> Extracted material:
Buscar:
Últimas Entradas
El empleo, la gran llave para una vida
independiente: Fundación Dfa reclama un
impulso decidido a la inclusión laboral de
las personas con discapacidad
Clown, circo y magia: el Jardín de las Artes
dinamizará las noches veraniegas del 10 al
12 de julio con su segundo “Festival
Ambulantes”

> Task goal:
Transcribe the records above in full, exactly as they stand.

> Reply:
Buscar:
Últimas Entradas
El empleo, la gran llave para una vida
independiente: Fundación Dfa reclama un
impulso decidido a la inclusión laboral de
las personas con discapacidad
Clown, circo y magia: el Jardín de las Artes
dinamizará las noches veraniegas del 10 al
12 de julio con su segundo “Festival
Ambulantes”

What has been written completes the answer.